Your assignment
Any pictures in the records below must be left out when you repeat the lines from the line containing "eleganta si rafinament in locuinta sa" through the line containing "de las instituciones" exactly.

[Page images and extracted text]
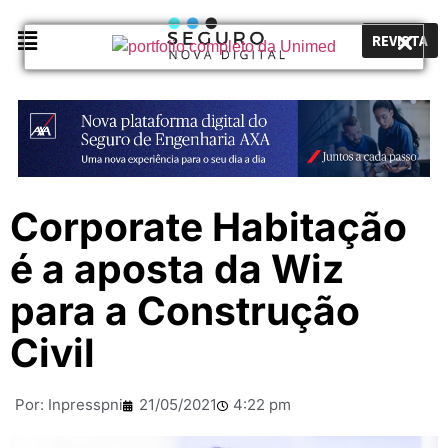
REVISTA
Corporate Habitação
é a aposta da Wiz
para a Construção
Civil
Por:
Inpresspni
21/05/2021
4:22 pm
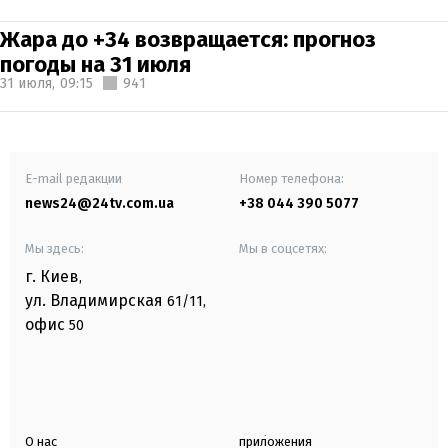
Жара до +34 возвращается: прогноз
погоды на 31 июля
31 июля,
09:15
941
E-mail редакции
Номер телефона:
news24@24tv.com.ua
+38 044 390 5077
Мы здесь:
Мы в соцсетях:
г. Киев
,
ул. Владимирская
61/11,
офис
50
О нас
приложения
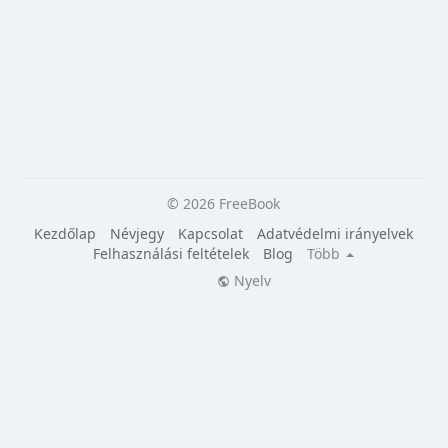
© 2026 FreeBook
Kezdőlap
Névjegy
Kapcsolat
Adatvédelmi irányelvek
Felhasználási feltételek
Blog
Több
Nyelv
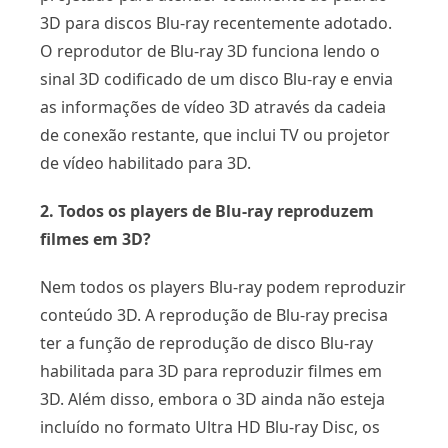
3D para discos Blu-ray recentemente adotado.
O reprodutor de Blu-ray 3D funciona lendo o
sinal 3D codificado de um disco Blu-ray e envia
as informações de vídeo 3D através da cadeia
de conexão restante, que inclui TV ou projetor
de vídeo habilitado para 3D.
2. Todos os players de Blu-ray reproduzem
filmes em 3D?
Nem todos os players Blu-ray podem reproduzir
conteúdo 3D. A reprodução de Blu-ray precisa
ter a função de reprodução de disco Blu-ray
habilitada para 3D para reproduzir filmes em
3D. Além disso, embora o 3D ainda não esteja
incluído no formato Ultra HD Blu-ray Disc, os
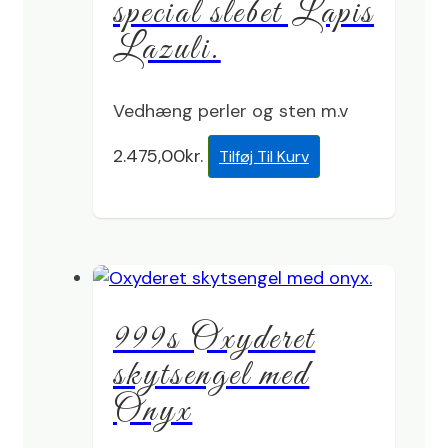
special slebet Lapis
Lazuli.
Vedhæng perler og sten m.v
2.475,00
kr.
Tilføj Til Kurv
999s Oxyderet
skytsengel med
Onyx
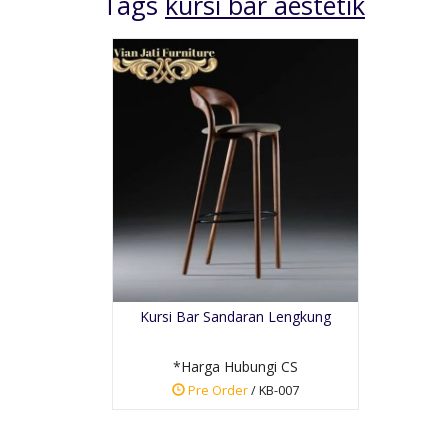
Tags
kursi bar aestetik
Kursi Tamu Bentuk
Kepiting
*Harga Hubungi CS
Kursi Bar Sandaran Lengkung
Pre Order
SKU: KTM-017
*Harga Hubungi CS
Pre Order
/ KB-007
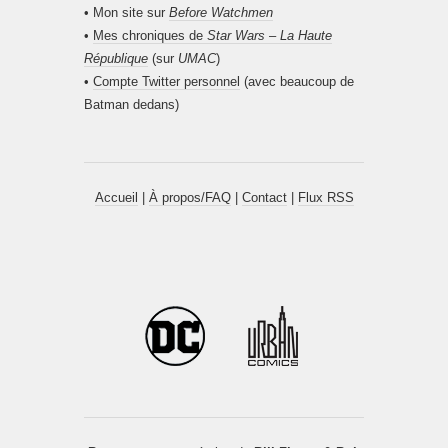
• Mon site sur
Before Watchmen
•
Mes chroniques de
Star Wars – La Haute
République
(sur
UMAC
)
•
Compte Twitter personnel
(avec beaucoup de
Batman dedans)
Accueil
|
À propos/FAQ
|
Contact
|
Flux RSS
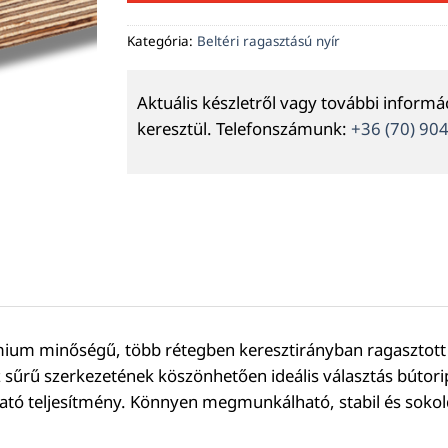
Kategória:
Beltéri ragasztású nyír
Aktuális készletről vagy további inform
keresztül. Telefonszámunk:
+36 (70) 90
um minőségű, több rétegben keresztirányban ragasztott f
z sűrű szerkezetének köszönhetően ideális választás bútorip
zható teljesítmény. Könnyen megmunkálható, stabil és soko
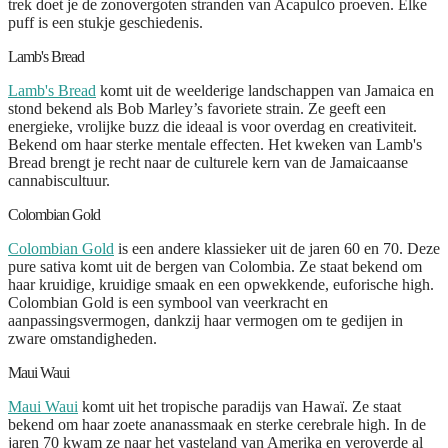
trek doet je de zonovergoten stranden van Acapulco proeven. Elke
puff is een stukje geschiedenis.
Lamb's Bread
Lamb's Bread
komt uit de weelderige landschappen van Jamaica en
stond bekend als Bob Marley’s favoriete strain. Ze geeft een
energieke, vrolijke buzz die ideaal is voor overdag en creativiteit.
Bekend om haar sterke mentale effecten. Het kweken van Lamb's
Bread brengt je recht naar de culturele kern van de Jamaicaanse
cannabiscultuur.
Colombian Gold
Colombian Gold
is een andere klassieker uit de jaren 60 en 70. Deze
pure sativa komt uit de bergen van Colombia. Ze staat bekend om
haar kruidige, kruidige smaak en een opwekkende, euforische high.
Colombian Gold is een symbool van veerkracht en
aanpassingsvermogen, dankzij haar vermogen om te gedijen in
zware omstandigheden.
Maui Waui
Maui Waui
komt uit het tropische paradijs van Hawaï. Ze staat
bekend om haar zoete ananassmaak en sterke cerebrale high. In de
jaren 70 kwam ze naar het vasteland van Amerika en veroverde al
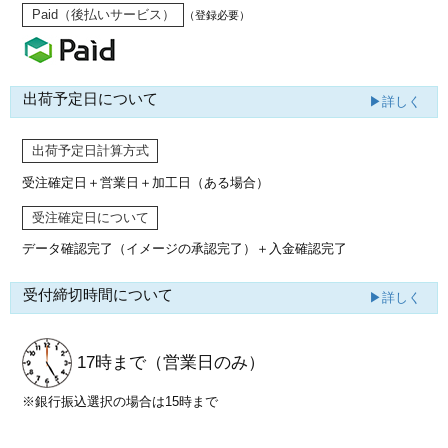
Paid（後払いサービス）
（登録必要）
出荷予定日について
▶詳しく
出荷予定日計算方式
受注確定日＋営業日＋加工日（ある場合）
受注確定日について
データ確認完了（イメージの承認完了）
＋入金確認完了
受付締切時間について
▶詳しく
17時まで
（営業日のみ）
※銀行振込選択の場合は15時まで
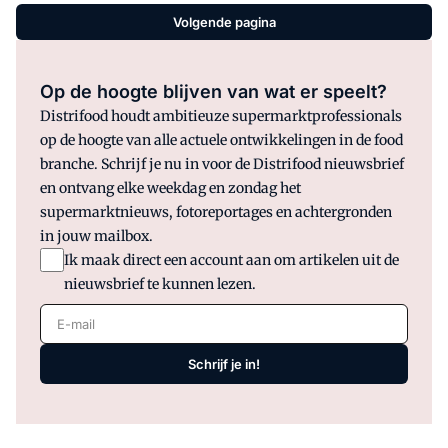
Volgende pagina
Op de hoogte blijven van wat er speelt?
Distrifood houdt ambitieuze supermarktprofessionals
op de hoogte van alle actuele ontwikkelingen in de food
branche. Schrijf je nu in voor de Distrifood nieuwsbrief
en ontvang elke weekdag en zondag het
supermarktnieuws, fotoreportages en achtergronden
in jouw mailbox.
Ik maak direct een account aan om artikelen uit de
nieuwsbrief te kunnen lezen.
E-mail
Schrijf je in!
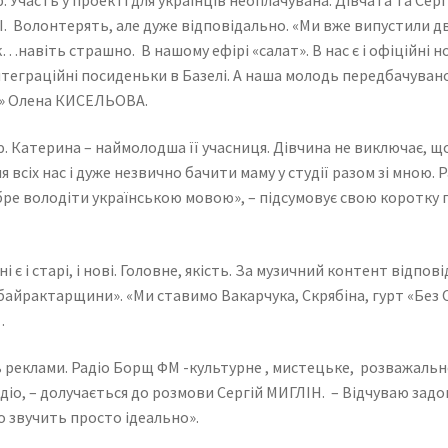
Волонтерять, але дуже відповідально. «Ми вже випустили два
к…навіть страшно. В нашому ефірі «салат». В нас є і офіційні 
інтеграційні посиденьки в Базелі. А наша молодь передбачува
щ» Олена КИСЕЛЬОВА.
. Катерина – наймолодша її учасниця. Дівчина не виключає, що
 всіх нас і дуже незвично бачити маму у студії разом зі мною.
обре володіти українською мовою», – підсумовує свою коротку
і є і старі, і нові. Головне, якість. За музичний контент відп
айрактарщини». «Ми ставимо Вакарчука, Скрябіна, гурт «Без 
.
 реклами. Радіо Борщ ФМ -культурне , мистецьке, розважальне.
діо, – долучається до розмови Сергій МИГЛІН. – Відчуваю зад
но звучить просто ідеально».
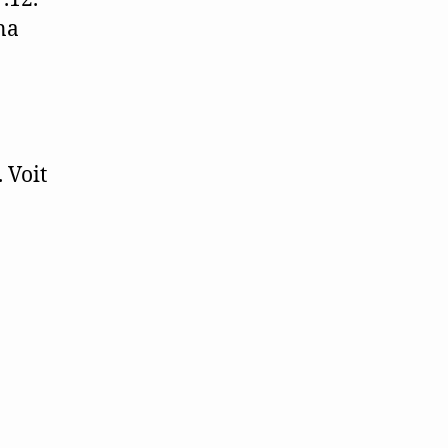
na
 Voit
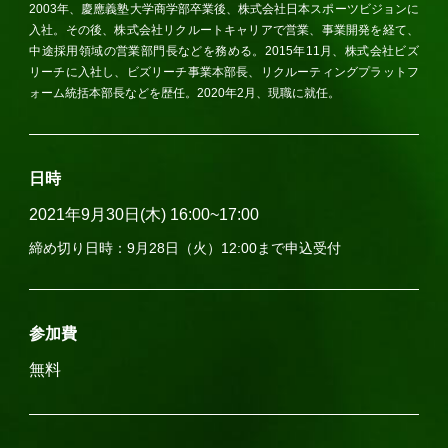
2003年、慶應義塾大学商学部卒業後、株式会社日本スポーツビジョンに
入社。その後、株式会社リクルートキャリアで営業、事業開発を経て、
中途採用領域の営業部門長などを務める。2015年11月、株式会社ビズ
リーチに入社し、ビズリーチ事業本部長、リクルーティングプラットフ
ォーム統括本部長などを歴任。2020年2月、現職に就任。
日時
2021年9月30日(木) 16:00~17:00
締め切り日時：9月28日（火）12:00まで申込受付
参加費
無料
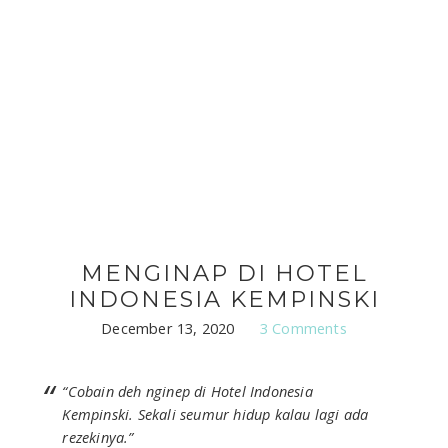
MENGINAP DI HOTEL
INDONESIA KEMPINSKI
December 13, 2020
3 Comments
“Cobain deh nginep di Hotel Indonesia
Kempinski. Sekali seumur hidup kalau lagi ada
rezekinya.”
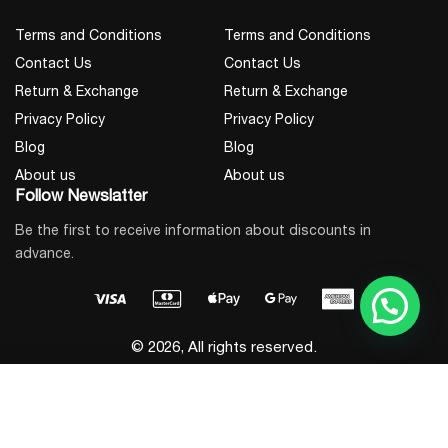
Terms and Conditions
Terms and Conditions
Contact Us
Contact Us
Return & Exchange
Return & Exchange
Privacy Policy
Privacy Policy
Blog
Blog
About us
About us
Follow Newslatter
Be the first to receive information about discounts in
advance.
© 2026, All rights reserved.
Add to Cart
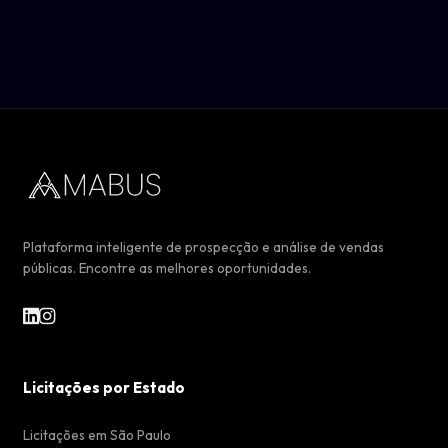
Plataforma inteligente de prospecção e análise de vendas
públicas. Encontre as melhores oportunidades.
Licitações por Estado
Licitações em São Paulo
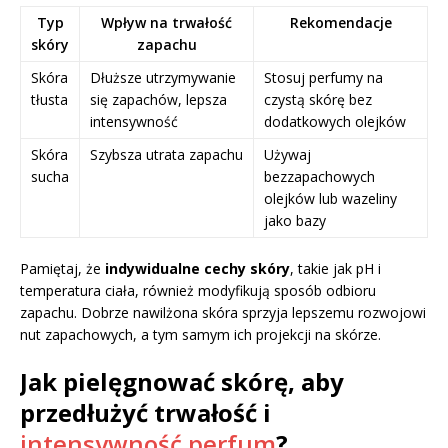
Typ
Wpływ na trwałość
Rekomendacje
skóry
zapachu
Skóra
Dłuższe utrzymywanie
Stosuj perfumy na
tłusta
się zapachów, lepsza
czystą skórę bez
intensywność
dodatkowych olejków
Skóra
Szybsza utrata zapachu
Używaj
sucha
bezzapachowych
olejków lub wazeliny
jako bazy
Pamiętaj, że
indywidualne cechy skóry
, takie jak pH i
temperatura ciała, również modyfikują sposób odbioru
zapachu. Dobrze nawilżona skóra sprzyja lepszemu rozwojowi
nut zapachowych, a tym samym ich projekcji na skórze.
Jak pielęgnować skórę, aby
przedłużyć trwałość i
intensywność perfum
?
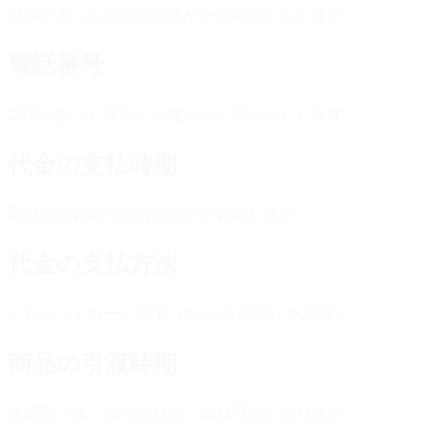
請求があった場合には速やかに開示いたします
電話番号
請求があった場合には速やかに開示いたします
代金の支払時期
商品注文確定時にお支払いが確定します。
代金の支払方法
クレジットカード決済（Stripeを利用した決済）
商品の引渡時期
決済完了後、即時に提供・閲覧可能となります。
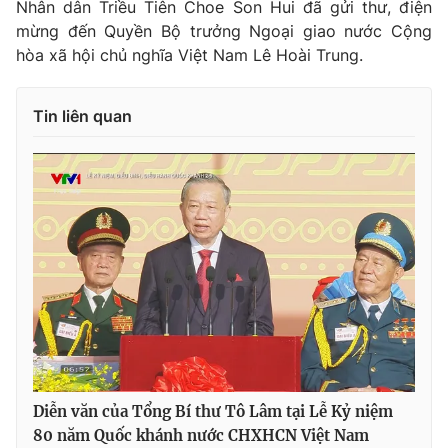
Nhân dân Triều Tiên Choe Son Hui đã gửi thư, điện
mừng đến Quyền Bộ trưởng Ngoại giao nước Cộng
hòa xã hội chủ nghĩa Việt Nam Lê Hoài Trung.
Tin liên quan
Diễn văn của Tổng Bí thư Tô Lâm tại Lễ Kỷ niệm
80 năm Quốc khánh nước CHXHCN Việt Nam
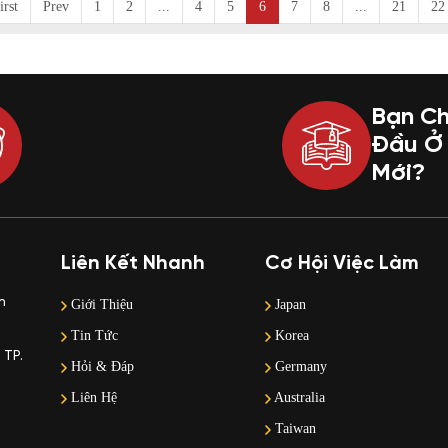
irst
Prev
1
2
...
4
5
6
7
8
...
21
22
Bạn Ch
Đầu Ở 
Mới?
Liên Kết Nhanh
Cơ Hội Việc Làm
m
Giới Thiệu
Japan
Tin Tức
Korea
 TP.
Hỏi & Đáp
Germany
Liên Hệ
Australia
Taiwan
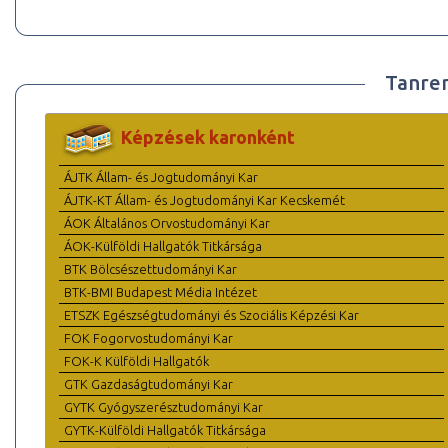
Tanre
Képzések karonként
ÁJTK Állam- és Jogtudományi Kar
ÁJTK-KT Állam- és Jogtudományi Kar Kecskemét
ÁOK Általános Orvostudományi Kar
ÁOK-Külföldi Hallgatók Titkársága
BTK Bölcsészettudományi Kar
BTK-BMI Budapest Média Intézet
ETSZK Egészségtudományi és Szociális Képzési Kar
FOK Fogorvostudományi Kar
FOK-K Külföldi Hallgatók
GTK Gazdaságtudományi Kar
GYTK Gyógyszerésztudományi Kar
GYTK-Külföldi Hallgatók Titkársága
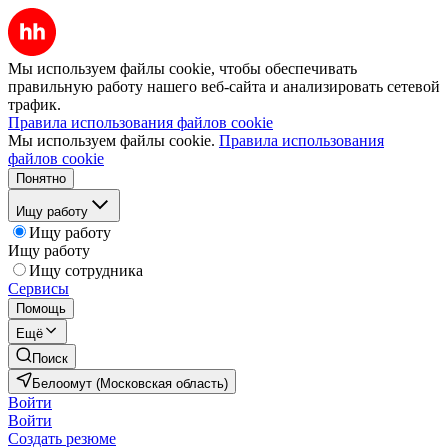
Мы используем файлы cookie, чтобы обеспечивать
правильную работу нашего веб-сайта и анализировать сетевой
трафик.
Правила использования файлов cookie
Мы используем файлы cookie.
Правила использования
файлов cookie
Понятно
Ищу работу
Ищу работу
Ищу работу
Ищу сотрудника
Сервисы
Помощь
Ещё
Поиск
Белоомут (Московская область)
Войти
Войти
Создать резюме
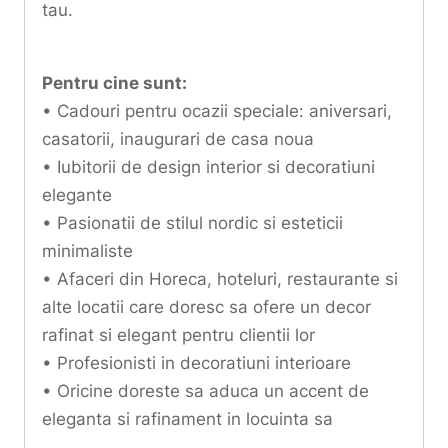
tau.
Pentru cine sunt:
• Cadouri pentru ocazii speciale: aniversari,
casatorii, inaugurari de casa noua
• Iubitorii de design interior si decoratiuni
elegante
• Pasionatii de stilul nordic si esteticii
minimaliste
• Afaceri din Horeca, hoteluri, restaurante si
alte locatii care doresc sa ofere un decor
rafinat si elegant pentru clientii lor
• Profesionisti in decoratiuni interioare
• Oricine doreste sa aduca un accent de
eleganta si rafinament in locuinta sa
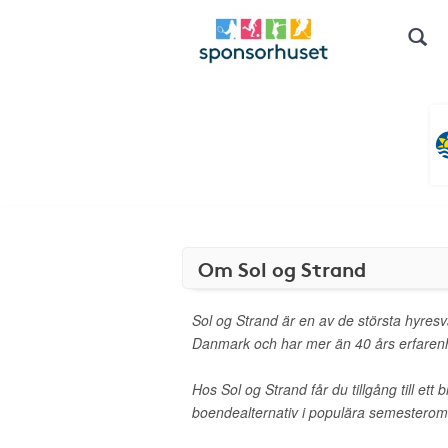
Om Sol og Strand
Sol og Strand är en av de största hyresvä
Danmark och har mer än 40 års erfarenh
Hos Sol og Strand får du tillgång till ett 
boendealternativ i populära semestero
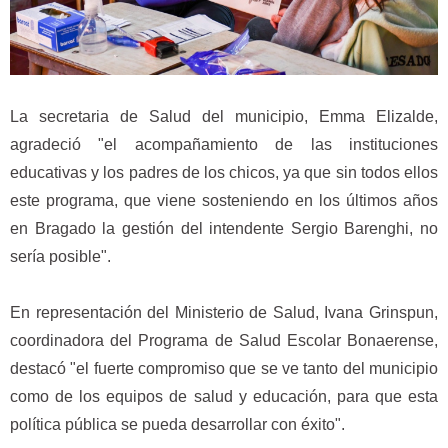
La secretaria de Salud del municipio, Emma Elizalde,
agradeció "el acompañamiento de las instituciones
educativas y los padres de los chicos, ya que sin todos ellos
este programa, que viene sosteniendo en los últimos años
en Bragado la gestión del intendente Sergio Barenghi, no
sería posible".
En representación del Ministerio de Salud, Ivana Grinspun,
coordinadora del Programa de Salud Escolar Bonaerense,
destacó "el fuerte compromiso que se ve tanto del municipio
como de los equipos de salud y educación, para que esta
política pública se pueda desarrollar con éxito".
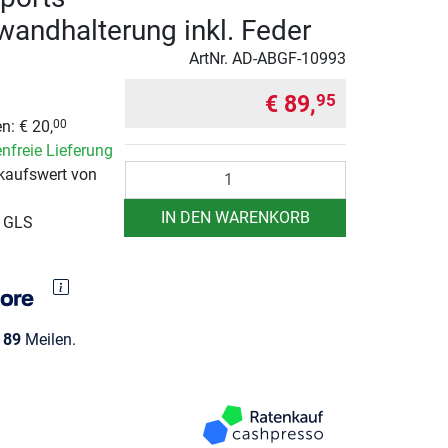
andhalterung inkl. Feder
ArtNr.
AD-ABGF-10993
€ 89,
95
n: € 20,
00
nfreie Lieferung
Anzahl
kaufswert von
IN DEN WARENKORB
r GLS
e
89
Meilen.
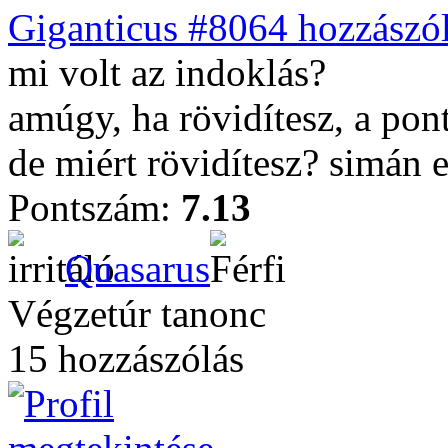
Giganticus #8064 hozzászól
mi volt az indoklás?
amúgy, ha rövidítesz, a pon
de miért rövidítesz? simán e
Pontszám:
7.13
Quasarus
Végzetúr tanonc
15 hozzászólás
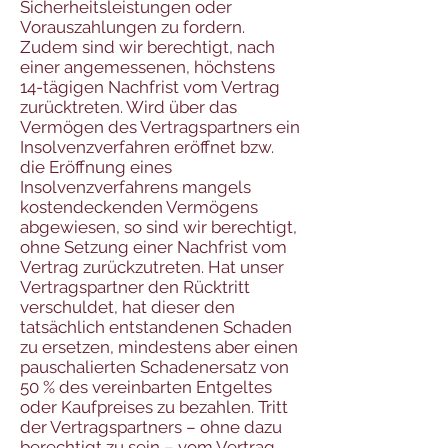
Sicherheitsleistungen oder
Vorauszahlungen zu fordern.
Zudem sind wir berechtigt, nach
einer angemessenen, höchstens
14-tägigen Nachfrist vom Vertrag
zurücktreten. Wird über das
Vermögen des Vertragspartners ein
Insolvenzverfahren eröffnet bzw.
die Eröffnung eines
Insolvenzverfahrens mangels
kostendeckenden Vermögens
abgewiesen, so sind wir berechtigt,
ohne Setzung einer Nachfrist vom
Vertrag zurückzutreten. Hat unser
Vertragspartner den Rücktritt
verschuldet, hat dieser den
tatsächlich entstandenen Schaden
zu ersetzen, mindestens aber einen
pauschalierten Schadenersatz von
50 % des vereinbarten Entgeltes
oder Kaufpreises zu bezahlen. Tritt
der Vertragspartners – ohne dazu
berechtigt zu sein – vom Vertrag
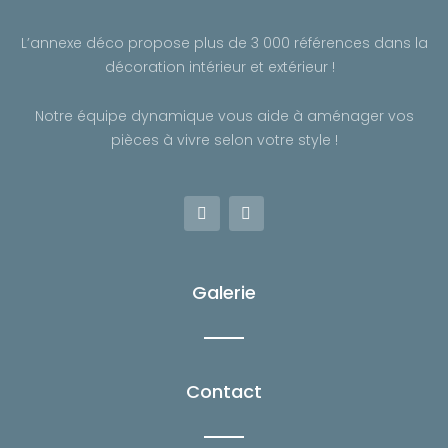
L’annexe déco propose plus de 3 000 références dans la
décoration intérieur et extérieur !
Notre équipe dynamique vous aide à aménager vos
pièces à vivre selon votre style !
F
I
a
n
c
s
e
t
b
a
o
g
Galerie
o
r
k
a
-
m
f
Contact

Output below
eleganta si rafinament in locuinta sa
Om Sol og Strand
Sol og Strand är en av de största hyresvä
Danmark och har mer än 40 års erfarenh
Hos Sol og Strand får du tillgång till ett 
boendealternativ i populära semestero
La secretaria de Salud del municipio, Emma Elizalde,
agradeció "el acompañamiento de las instituciones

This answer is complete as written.